__Passage given__.
Unnamed: 0,category,stock,sales_rank
0,Cruisers Bicycles,3378,3
1,Mountain Bikes,2654,1
2,Children Bicycles,2608,7
3,Road Bikes,2091,2
4,Comfort Bicycles,1258,6
5,Electric Bikes,1108,4
6,Cyclocross Bicycles,414,5


Interestingly, Children Bikes are at third place in terms of stock quantities, while generating the lowest overall revenue.

## Stores and orders
How ofter orders are delivered late across the organization? To answer that, I wrote a query to count the number of orders per number of days passed between the required date of delivery and actual date of shipment. If the number of days has a negative value, it means that the order was not shipped in time.

In [1]:
SELECT 
	shipment, 
	days_before_required, 
	COUNT(*) AS frequency 
FROM (
	SELECT
		DATEDIFF(day, shipped_date, required_date) AS days_before_required,
		(CASE WHEN 
	 		DATEDIFF(day, shipped_date, required_date) < 0 THEN 'delayed'
			ELSE 'on time' END) AS shipment
	FROM sales.orders
	WHERE shipped_date IS NOT NULL	-- we have to exclude currently processed orders
	) AS a
GROUP BY a.shipment, a.days_before_required;

Unnamed: 0,shipment,days_before_required,frequency
0,delayed,-2,153
1,delayed,-1,305
2,on time,0,505
3,on time,1,331
4,on time,2,151


Next, I check the percentage of orders that were delayed, per store.

__Task description__. Write out everything in the bike-store sales analysis from "## Stores and" down to "shipped in time.", and swap "late" for "behind schedule". The material has no connection to the bike-store sales analysis.

__Information given__.
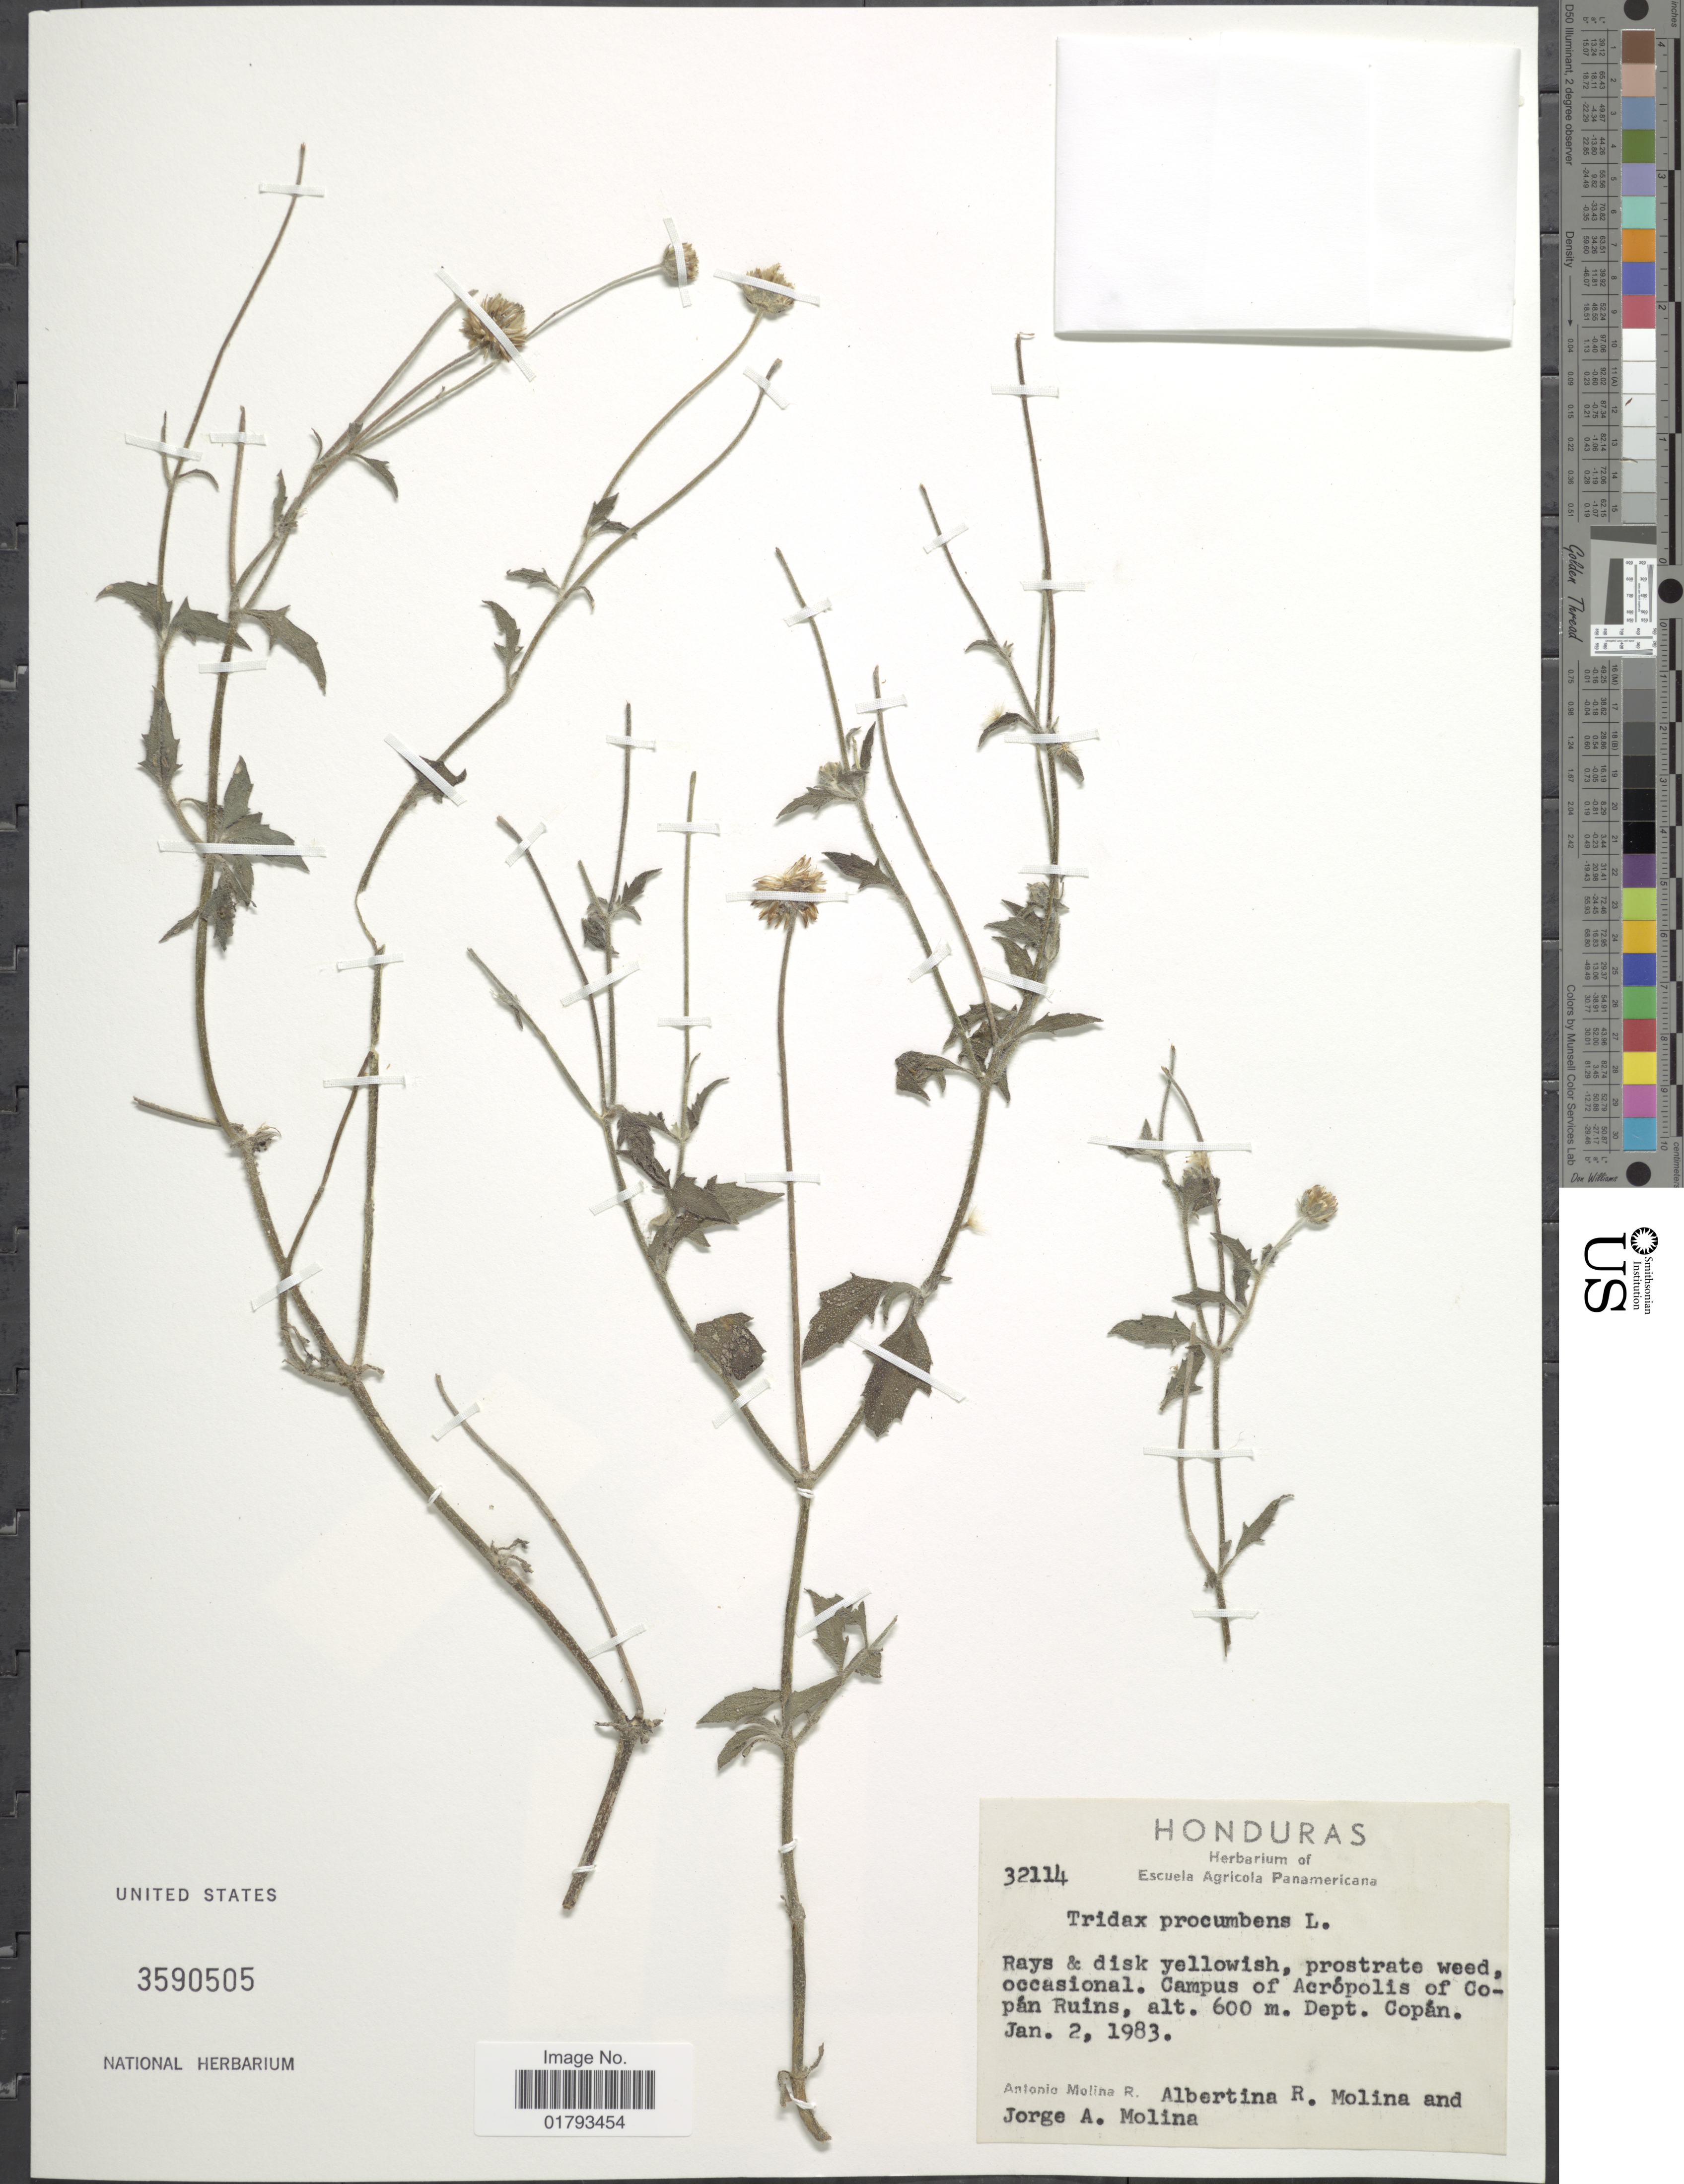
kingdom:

...

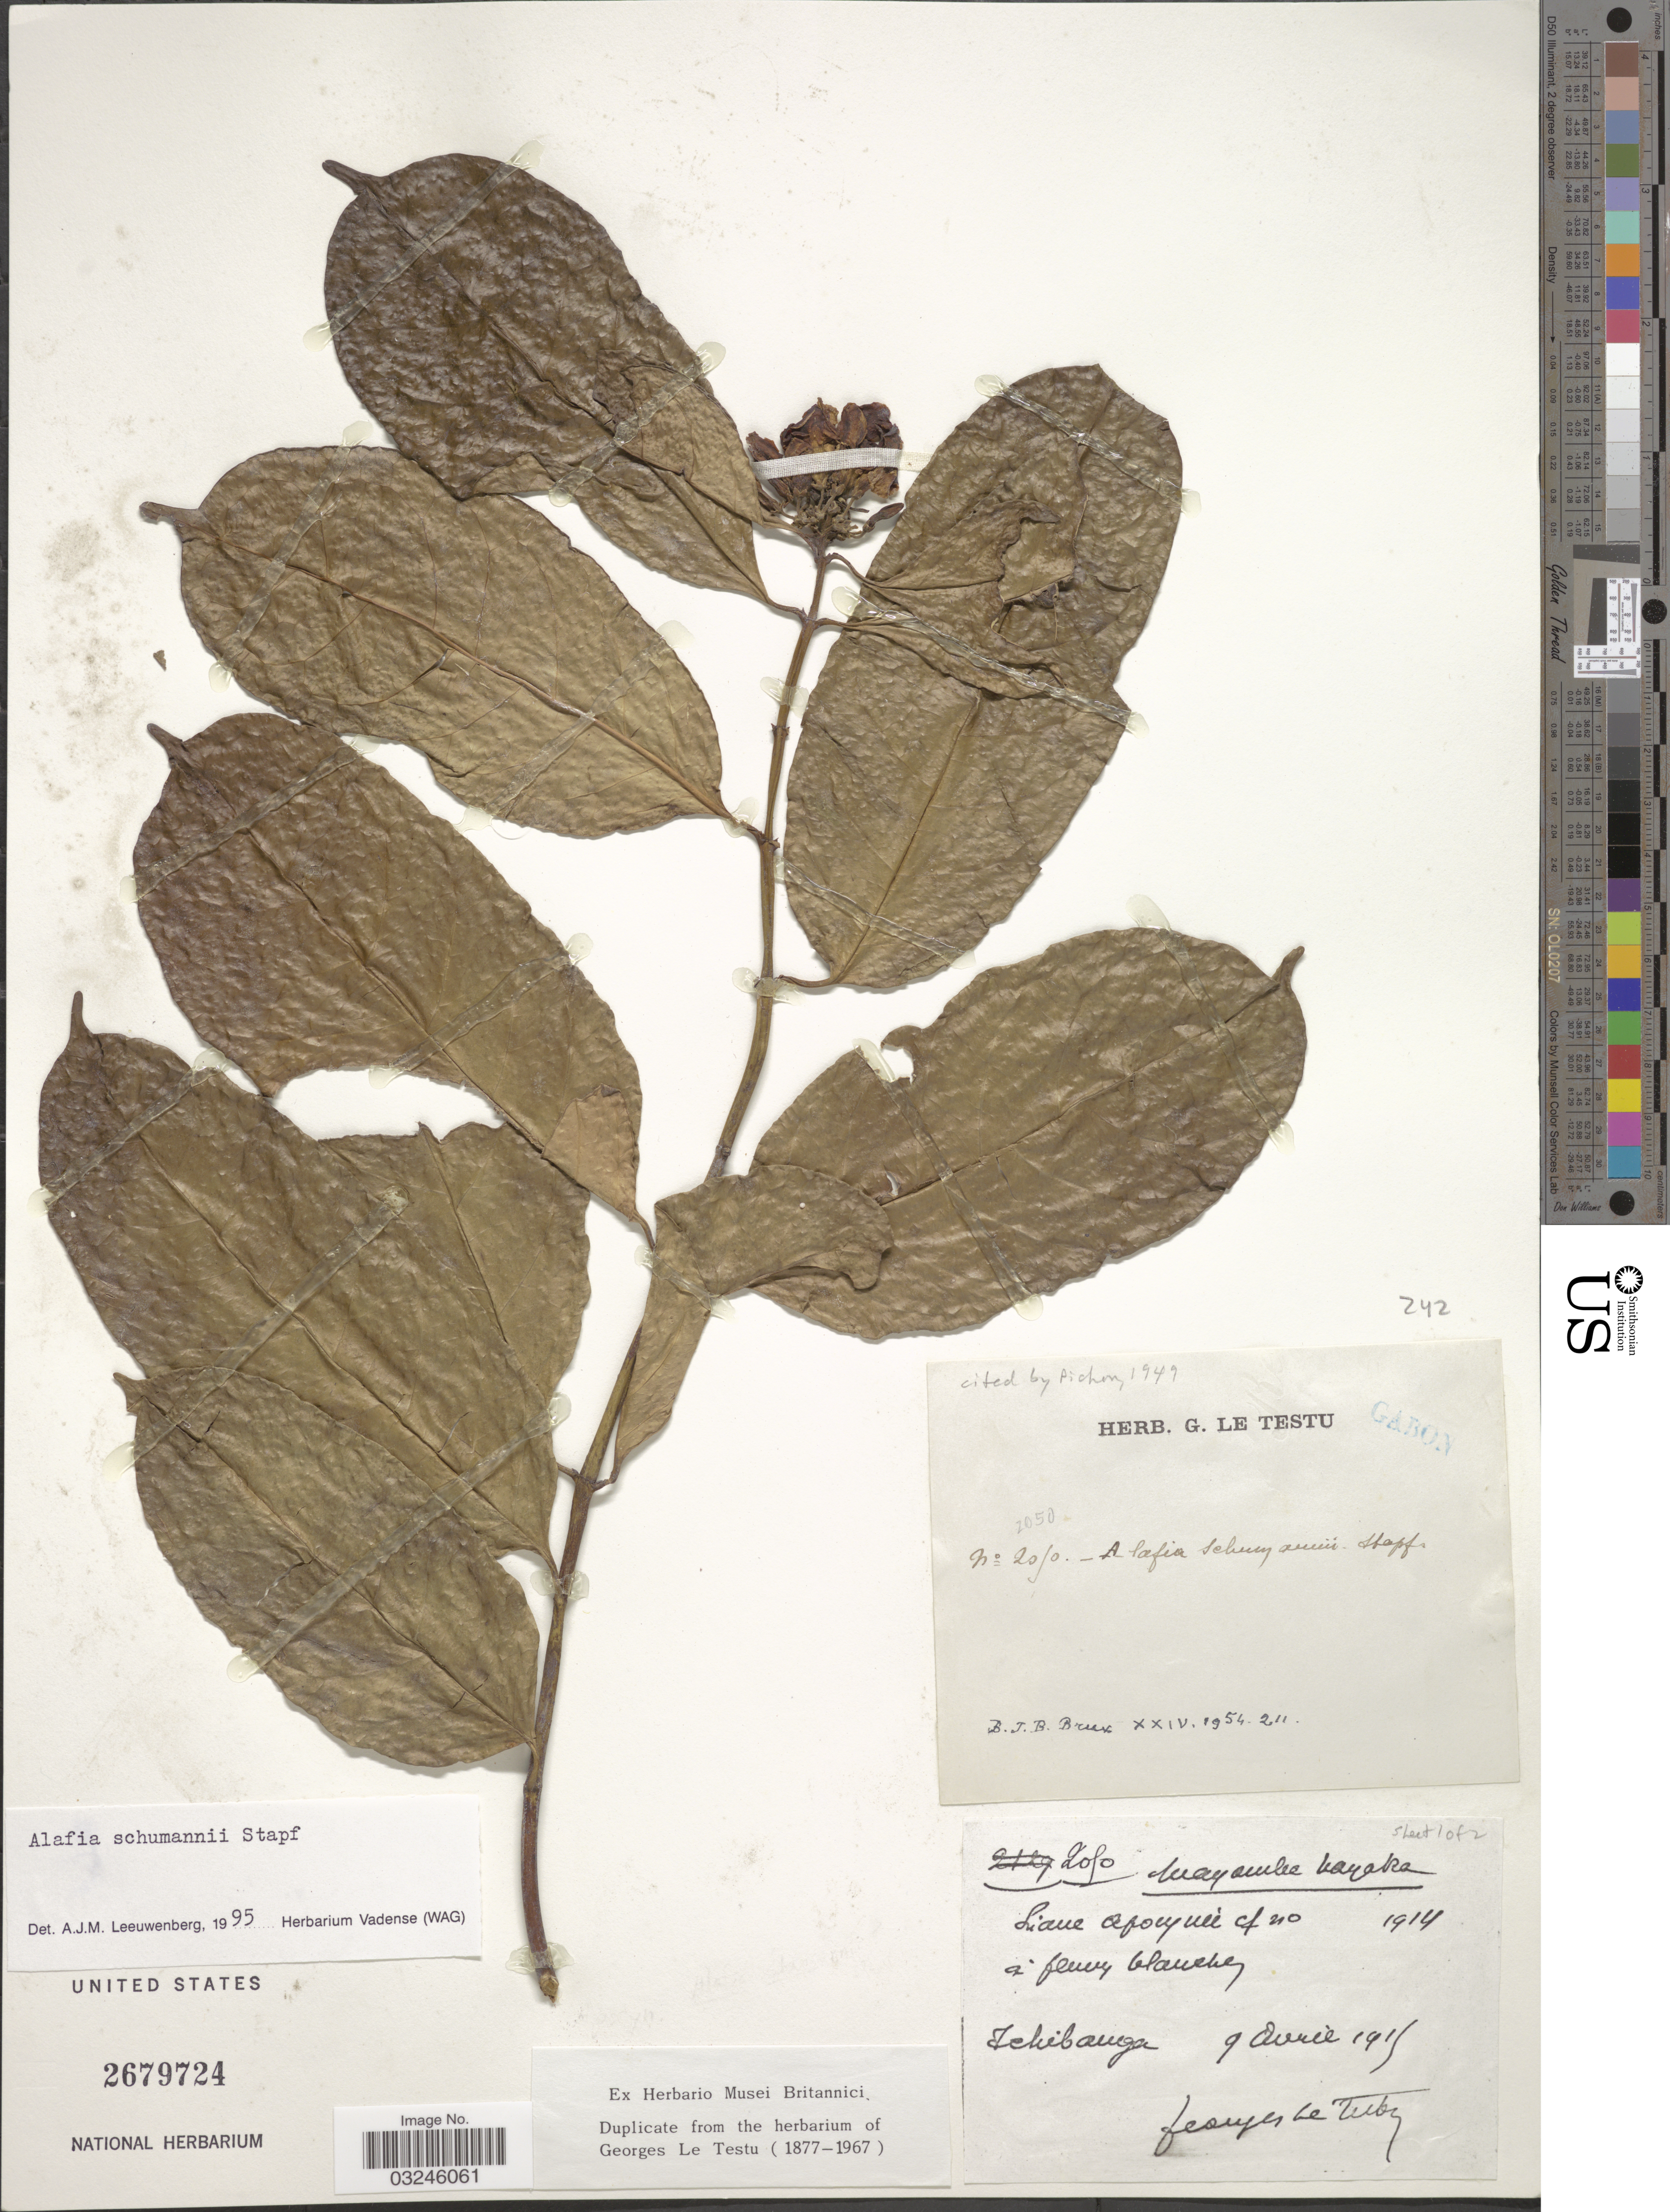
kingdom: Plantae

__Exercise output__.
## Stores and orders
How ofter orders are delivered behind schedule across the organization? To answer that, I wrote a query to count the number of orders per number of days passed between the required date of delivery and actual date of shipment. If the number of days has a negative value, it means that the order was not shipped in time.